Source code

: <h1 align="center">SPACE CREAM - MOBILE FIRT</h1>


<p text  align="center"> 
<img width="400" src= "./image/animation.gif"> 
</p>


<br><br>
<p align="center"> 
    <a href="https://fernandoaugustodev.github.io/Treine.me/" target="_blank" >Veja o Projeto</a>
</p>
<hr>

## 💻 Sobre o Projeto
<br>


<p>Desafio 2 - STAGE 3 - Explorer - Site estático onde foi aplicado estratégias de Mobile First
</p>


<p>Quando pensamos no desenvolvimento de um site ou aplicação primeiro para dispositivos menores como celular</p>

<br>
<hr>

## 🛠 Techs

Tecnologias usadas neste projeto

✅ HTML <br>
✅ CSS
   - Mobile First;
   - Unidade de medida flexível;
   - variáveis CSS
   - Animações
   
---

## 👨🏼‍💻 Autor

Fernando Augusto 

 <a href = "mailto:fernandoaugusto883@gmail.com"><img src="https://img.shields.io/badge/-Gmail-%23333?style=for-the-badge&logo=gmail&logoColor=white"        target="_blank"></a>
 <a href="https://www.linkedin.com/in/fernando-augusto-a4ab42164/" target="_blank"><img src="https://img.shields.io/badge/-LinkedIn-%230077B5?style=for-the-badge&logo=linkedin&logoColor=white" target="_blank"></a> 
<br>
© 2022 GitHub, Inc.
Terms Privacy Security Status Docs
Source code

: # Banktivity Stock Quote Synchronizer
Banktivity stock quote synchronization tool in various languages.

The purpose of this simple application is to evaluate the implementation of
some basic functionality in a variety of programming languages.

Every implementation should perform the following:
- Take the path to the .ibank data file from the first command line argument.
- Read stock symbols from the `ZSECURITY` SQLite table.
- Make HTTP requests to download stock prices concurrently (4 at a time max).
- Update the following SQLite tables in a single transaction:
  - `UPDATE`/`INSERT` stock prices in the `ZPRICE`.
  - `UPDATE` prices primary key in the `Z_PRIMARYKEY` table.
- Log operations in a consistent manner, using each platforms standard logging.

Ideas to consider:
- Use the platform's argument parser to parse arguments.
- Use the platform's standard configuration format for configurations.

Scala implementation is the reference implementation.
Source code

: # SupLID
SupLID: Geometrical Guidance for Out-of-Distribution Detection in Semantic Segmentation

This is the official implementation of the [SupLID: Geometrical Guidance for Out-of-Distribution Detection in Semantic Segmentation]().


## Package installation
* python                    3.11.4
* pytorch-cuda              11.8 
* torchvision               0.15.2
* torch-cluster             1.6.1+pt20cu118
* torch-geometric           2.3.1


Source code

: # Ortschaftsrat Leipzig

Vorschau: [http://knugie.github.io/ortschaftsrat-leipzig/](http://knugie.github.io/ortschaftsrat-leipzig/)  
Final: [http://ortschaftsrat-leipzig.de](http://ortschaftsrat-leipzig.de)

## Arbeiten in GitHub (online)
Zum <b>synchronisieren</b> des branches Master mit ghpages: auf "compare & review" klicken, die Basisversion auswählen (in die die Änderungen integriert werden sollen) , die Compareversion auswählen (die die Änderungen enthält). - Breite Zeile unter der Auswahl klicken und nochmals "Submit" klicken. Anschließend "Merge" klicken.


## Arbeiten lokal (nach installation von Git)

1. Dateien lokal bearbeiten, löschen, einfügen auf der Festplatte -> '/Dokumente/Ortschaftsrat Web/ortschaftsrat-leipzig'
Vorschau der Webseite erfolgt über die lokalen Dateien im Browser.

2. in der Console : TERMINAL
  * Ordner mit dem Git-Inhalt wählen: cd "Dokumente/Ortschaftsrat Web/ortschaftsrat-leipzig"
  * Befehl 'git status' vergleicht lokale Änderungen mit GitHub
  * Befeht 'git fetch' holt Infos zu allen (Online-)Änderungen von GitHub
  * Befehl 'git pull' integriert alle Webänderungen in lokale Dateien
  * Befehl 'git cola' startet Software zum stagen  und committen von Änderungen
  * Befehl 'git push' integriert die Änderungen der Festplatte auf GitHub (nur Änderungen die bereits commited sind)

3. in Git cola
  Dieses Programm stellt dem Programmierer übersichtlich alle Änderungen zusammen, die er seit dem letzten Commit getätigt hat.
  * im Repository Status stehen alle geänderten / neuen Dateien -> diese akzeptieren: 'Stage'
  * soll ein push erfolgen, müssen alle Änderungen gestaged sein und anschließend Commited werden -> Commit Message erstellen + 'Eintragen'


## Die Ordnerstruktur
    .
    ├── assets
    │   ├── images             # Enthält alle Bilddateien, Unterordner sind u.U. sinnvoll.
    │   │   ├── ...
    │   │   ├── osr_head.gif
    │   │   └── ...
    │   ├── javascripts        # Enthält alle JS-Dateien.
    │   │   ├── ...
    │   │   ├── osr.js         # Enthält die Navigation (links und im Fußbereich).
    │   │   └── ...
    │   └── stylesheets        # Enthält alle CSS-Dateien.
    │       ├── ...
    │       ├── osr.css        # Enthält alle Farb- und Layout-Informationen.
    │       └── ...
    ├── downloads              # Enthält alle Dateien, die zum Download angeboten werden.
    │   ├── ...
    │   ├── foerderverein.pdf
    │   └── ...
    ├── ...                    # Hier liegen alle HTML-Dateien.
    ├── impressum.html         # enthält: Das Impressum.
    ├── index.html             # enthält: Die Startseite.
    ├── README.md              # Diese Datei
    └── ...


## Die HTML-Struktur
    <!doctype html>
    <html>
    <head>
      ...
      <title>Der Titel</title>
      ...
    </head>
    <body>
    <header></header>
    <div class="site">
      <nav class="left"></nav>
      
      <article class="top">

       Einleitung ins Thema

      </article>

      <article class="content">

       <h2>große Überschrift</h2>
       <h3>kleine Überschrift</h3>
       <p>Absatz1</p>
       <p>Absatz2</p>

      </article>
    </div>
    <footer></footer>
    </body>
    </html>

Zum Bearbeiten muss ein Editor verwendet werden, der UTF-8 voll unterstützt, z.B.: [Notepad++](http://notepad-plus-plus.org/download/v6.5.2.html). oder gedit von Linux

__TASK GOAL__
Exactly as they appear above, write out all of the lines.

__RESPONSE AREA__
Source code

: <h1 align="center">SPACE CREAM - MOBILE FIRT</h1>


<p text  align="center"> 
<img width="400" src= "./image/animation.gif"> 
</p>


<br><br>
<p align="center"> 
    <a href="https://fernandoaugustodev.github.io/Treine.me/" target="_blank" >Veja o Projeto</a>
</p>
<hr>

## 💻 Sobre o Projeto
<br>


<p>Desafio 2 - STAGE 3 - Explorer - Site estático onde foi aplicado estratégias de Mobile First
</p>


<p>Quando pensamos no desenvolvimento de um site ou aplicação primeiro para dispositivos menores como celular</p>

<br>
<hr>

## 🛠 Techs

Tecnologias usadas neste projeto

✅ HTML <br>
✅ CSS
   - Mobile First;
   - Unidade de medida flexível;
   - variáveis CSS
   - Animações
   
---

## 👨🏼‍💻 Autor

Fernando Augusto 

 <a href = "mailto:fernandoaugusto883@gmail.com"><img src="https://img.shields.io/badge/-Gmail-%23333?style=for-the-badge&logo=gmail&logoColor=white"        target="_blank"></a>
 <a href="https://www.linkedin.com/in/fernando-augusto-a4ab42164/" target="_blank"><img src="https://img.shields.io/badge/-LinkedIn-%230077B5?style=for-the-badge&logo=linkedin&logoColor=white" target="_blank"></a> 
<br>
© 2022 GitHub, Inc.
Terms Privacy Security Status Docs
Source code

: # Banktivity Stock Quote Synchronizer
Banktivity stock quote synchronization tool in various languages.

The purpose of this simple application is to evaluate the implementation of
some basic functionality in a variety of programming languages.

Every implementation should perform the following:
- Take the path to the .ibank data file from the first command line argument.
- Read stock symbols from the `ZSECURITY` SQLite table.
- Make HTTP requests to download stock prices concurrently (4 at a time max).
- Update the following SQLite tables in a single transaction:
  - `UPDATE`/`INSERT` stock prices in the `ZPRICE`.
  - `UPDATE` prices primary key in the `Z_PRIMARYKEY` table.
- Log operations in a consistent manner, using each platforms standard logging.

Ideas to consider:
- Use the platform's argument parser to parse arguments.
- Use the platform's standard configuration format for configurations.

Scala implementation is the reference implementation.
Source code

: # SupLID
SupLID: Geometrical Guidance for Out-of-Distribution Detection in Semantic Segmentation

This is the official implementation of the [SupLID: Geometrical Guidance for Out-of-Distribution Detection in Semantic Segmentation]().


## Package installation
* python                    3.11.4
* pytorch-cuda              11.8 
* torchvision               0.15.2
* torch-cluster             1.6.1+pt20cu118
* torch-geometric           2.3.1


Source code

: # Ortschaftsrat Leipzig

Vorschau: [http://knugie.github.io/ortschaftsrat-leipzig/](http://knugie.github.io/ortschaftsrat-leipzig/)  
Final: [http://ortschaftsrat-leipzig.de](http://ortschaftsrat-leipzig.de)

## Arbeiten in GitHub (online)
Zum <b>synchronisieren</b> des branches Master mit ghpages: auf "compare & review" klicken, die Basisversion auswählen (in die die Änderungen integriert werden sollen) , die Compareversion auswählen (die die Änderungen enthält). - Breite Zeile unter der Auswahl klicken und nochmals "Submit" klicken. Anschließend "Merge" klicken.


## Arbeiten lokal (nach installation von Git)

1. Dateien lokal bearbeiten, löschen, einfügen auf der Festplatte -> '/Dokumente/Ortschaftsrat Web/ortschaftsrat-leipzig'
Vorschau der Webseite erfolgt über die lokalen Dateien im Browser.

2. in der Console : TERMINAL
  * Ordner mit dem Git-Inhalt wählen: cd "Dokumente/Ortschaftsrat Web/ortschaftsrat-leipzig"
  * Befehl 'git status' vergleicht lokale Änderungen mit GitHub
  * Befeht 'git fetch' holt Infos zu allen (Online-)Änderungen von GitHub
  * Befehl 'git pull' integriert alle Webänderungen in lokale Dateien
  * Befehl 'git cola' startet Software zum stagen  und committen von Änderungen
  * Befehl 'git push' integriert die Änderungen der Festplatte auf GitHub (nur Änderungen die bereits commited sind)

3. in Git cola
  Dieses Programm stellt dem Programmierer übersichtlich alle Änderungen zusammen, die er seit dem letzten Commit getätigt hat.
  * im Repository Status stehen alle geänderten / neuen Dateien -> diese akzeptieren: 'Stage'
  * soll ein push erfolgen, müssen alle Änderungen gestaged sein und anschließend Commited werden -> Commit Message erstellen + 'Eintragen'


## Die Ordnerstruktur
    .
    ├── assets
    │   ├── images             # Enthält alle Bilddateien, Unterordner sind u.U. sinnvoll.
    │   │   ├── ...
    │   │   ├── osr_head.gif
    │   │   └── ...
    │   ├── javascripts        # Enthält alle JS-Dateien.
    │   │   ├── ...
    │   │   ├── osr.js         # Enthält die Navigation (links und im Fußbereich).
    │   │   └── ...
    │   └── stylesheets        # Enthält alle CSS-Dateien.
    │       ├── ...
    │       ├── osr.css        # Enthält alle Farb- und Layout-Informationen.
    │       └── ...
    ├── downloads              # Enthält alle Dateien, die zum Download angeboten werden.
    │   ├── ...
    │   ├── foerderverein.pdf
    │   └── ...
    ├── ...                    # Hier liegen alle HTML-Dateien.
    ├── impressum.html         # enthält: Das Impressum.
    ├── index.html             # enthält: Die Startseite.
    ├── README.md              # Diese Datei
    └── ...


## Die HTML-Struktur
    <!doctype html>
    <html>
    <head>
      ...
      <title>Der Titel</title>
      ...
    </head>
    <body>
    <header></header>
    <div class="site">
      <nav class="left"></nav>
      
      <article class="top">

       Einleitung ins Thema

      </article>

      <article class="content">

       <h2>große Überschrift</h2>
       <h3>kleine Überschrift</h3>
       <p>Absatz1</p>
       <p>Absatz2</p>

      </article>
    </div>
    <footer></footer>
    </body>
    </html>

Zum Bearbeiten muss ein Editor verwendet werden, der UTF-8 voll unterstützt, z.B.: [Notepad++](http://notepad-plus-plus.org/download/v6.5.2.html). oder gedit von Linux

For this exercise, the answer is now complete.